Absence of flaws surprises US manufacturer as system proves dependability after 50 operations since December

Boeing is acknowledging surprise that no serious design flaws were found during the first major series of tests on the laser modules and optics systems for the US Air Force’s YAL-1 Airborne Laser (ABL) missile-defence platform.

ABL testing

“We were prepared for the potential for finding some more substantive changes and they simply have not materialised, so we’re very encouraged by that point,” says Scott Fancher, Boeing’s ABL programme manager. “We really found no fundamental flaws in the design of the laser, nothing that would force us to go and change the internal geometries of the chemical flows, for example, within the laser itself,” he says.

The ABL is being prepared to demonstrate by 2008 its ability to destroy an intercontinental ballistic missile (ICBM) in its boost phase. Flight tests in February and March validated the aircraft’s airworthiness, producing no unexpected findings. Next, the programme began to test the interfaces between the battle management system, which tracks the ICBM, and the beam control system, which aims the laser at the missile. Fancher says the reliability and robustness of the laser design has been the most encouraging result of the tests. In 50 laser operations since December, the system’s unexpected dependability has come as a relief.

Boeing has fired the laser eight times in 24h and has also performed several back-to-back firings, “where we’ve operated the laser, safed the test stand and then gone directly into a second laser operation within 10min. All these are encouraging results for us,” says Fancher. The tests also have shown the chemicals used to produce the laser beam can be stored on board the aircraft for up to 14 days, when five or six days had been predicted.
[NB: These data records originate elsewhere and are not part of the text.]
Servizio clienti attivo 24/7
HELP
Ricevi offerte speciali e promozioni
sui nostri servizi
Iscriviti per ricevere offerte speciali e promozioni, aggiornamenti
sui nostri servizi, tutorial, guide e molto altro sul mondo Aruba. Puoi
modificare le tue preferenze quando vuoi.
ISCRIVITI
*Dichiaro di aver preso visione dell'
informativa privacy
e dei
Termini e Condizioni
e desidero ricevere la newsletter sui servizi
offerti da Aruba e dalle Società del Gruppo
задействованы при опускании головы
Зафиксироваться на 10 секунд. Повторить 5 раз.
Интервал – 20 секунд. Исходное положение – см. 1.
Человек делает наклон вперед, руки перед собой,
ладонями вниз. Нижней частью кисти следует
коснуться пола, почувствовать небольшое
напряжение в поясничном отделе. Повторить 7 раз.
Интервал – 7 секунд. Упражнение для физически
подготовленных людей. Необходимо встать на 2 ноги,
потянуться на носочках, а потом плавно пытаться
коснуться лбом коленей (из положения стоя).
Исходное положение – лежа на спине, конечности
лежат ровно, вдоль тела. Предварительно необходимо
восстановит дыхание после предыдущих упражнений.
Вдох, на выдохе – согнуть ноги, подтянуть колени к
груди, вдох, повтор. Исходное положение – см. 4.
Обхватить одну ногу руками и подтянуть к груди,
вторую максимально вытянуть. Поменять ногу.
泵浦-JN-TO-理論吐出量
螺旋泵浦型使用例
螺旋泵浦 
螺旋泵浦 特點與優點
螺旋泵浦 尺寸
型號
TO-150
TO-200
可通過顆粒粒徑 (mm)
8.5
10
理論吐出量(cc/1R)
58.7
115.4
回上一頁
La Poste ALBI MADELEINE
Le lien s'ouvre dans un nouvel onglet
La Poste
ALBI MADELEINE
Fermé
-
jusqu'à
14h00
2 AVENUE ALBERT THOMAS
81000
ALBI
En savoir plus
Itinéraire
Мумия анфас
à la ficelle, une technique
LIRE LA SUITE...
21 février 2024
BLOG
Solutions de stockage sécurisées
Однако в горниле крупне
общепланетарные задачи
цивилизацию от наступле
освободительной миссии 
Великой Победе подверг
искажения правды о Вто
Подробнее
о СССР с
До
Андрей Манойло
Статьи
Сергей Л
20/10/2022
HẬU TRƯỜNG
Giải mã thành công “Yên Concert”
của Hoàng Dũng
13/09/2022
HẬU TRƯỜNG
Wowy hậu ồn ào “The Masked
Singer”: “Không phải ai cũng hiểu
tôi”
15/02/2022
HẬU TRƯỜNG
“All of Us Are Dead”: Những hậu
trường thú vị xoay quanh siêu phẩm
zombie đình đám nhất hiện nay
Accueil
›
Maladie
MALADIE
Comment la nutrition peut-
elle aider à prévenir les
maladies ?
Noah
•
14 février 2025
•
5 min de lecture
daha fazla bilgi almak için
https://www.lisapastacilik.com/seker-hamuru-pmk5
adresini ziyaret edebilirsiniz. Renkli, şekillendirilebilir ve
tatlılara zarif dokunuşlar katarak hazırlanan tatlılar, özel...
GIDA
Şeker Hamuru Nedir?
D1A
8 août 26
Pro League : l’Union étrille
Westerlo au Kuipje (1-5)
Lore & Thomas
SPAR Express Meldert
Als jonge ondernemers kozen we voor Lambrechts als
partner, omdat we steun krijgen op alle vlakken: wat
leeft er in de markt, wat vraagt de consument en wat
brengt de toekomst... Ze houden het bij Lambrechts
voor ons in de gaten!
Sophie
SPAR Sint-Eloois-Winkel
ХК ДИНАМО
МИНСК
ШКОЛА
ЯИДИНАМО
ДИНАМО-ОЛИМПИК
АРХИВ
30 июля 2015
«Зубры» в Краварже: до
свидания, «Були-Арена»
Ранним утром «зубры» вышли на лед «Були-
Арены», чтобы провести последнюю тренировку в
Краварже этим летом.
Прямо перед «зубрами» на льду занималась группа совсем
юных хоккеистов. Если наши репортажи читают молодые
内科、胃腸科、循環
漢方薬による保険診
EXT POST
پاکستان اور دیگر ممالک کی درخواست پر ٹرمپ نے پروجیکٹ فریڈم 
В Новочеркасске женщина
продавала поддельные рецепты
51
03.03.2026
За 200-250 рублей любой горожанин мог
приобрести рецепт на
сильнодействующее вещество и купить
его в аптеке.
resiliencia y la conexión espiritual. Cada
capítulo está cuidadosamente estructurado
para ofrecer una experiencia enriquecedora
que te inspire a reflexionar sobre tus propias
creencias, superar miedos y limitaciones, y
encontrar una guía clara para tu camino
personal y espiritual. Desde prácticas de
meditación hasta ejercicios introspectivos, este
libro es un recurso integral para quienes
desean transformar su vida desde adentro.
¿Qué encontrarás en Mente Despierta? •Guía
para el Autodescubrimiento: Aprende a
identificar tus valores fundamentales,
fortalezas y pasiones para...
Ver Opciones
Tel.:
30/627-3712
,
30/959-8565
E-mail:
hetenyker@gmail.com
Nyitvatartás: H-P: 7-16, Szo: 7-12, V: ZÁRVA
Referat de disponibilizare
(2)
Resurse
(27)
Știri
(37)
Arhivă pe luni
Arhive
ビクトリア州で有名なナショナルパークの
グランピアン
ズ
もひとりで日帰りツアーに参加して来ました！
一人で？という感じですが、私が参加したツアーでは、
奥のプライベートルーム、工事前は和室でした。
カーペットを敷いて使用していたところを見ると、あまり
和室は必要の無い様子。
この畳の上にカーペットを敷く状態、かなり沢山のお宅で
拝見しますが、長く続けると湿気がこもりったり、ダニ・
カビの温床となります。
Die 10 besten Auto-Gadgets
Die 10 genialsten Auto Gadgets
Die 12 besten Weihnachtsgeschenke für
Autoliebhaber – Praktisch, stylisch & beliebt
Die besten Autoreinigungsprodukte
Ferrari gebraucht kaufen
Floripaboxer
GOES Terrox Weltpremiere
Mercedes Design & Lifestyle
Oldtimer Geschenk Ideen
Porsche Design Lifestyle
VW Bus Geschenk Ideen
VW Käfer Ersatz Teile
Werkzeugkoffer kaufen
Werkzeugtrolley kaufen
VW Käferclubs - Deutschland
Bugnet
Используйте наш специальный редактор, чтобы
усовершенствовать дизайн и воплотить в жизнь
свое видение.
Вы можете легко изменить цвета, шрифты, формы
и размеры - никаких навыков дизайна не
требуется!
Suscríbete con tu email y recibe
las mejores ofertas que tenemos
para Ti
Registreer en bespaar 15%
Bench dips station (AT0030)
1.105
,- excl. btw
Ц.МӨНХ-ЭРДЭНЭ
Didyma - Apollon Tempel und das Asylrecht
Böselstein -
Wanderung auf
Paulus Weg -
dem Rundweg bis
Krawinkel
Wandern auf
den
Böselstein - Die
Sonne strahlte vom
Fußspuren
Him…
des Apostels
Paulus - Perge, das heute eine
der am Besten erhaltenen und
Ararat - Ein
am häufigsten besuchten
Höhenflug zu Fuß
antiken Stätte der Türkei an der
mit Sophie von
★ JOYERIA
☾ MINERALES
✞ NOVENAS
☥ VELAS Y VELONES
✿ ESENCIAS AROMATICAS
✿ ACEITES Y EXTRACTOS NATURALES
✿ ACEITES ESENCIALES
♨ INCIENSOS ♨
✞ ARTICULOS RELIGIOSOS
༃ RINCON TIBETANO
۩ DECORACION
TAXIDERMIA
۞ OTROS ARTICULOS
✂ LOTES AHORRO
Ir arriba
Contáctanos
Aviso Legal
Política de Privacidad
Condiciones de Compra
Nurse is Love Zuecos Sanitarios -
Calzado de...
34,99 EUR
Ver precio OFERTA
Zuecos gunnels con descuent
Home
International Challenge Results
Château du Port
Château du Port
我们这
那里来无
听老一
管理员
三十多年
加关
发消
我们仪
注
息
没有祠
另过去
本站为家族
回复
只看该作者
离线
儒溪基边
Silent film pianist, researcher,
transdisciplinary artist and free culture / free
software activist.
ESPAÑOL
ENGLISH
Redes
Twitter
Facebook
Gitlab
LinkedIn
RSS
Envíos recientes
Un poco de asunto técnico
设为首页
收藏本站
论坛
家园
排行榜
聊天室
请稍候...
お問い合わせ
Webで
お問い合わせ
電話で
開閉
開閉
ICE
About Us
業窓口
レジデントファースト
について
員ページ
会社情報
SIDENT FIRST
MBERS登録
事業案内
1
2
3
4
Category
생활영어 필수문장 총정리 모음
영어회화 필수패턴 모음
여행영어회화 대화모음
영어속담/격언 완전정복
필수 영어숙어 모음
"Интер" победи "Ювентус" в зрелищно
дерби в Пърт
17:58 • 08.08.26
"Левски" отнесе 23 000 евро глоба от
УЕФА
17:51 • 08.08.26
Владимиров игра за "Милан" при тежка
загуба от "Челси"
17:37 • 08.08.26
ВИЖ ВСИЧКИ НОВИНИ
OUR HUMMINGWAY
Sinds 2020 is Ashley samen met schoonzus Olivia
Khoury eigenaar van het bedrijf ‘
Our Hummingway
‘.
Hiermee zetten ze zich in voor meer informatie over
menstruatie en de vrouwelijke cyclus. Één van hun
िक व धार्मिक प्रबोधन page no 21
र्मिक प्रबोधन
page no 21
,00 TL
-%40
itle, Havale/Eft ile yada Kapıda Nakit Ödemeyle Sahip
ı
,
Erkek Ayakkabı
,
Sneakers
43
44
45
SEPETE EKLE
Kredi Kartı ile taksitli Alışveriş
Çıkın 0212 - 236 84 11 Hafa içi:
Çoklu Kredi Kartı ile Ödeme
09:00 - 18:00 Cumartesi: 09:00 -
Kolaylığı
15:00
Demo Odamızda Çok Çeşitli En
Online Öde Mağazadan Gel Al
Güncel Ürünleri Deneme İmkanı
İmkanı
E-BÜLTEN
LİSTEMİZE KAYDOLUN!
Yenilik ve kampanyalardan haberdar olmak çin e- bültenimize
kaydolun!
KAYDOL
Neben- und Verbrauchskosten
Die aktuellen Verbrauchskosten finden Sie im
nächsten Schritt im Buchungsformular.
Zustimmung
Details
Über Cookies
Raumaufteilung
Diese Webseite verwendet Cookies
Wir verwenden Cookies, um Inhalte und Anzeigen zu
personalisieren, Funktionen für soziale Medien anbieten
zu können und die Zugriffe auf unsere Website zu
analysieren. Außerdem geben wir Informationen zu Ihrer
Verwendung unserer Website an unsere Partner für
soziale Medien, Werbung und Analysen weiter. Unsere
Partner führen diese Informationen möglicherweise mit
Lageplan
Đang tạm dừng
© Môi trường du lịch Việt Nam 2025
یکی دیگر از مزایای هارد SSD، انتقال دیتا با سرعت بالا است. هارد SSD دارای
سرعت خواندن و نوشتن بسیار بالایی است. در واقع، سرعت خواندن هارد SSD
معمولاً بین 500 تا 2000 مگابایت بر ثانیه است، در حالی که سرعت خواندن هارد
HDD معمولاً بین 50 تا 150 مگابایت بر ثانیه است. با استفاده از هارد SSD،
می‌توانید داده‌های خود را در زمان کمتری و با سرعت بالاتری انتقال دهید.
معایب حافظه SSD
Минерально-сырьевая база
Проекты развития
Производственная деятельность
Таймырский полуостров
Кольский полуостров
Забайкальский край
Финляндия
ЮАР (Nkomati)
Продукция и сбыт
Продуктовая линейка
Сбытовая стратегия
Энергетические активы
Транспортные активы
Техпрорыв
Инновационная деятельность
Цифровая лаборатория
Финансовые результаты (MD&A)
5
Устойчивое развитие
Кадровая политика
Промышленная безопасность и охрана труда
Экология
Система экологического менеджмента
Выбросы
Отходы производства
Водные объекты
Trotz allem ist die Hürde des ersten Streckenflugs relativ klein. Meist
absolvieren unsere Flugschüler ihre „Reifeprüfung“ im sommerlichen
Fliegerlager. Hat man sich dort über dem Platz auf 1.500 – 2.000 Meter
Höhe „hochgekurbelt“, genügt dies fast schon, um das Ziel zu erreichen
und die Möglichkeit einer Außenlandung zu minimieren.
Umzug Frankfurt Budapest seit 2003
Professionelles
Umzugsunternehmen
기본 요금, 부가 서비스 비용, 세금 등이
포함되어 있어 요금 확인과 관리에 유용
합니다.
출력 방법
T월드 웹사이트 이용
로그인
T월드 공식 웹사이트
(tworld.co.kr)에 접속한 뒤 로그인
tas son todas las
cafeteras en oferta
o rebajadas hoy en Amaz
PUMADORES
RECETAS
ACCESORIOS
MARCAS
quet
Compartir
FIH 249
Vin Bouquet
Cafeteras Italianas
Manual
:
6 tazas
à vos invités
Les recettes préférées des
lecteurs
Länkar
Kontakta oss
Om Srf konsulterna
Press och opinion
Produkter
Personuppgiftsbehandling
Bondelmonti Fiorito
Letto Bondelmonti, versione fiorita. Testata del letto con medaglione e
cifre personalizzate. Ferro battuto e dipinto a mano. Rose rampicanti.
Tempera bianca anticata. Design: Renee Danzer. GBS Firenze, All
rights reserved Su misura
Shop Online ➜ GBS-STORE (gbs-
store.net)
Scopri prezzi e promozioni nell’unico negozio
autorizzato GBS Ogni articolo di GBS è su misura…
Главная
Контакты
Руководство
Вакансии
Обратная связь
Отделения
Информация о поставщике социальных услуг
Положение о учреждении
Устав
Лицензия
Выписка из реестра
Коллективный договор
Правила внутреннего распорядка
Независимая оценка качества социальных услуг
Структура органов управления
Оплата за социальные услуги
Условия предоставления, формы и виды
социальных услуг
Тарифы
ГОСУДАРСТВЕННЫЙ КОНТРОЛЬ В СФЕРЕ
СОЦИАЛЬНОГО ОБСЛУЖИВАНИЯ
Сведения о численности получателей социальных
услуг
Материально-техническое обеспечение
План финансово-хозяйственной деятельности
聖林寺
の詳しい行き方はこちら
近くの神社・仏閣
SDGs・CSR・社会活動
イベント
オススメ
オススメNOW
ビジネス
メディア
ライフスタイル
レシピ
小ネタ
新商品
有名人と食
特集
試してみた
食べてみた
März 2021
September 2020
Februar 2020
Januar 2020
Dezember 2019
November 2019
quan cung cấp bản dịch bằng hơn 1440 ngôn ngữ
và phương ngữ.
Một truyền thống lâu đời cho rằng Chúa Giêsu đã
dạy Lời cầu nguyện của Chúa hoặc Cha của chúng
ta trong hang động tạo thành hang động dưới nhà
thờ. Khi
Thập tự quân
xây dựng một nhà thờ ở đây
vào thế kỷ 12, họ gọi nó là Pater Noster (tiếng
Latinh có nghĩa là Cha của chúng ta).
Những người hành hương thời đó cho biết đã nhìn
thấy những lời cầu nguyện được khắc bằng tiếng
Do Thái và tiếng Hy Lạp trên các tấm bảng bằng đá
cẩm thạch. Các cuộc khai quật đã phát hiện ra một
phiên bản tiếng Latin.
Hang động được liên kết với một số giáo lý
As tests continue, the programme also has started working on sorting out future plans. An order for a second ABL platform, presumably another heavily modified Boeing 747, is due in 2008, and the initial studies on cost and performance trades has begun. A key decision is to determine how many laser modules are needed to support the mission. The ABL testbed is now using six, but the programme is considering adding up to eight more. “It’s pretty clear from a cost-benefit perspective [that] fewer, more-efficient modules is going to be a better solution than more less-efficient modules, so where do you invest future development dollars goes into that as well,” says Fancher.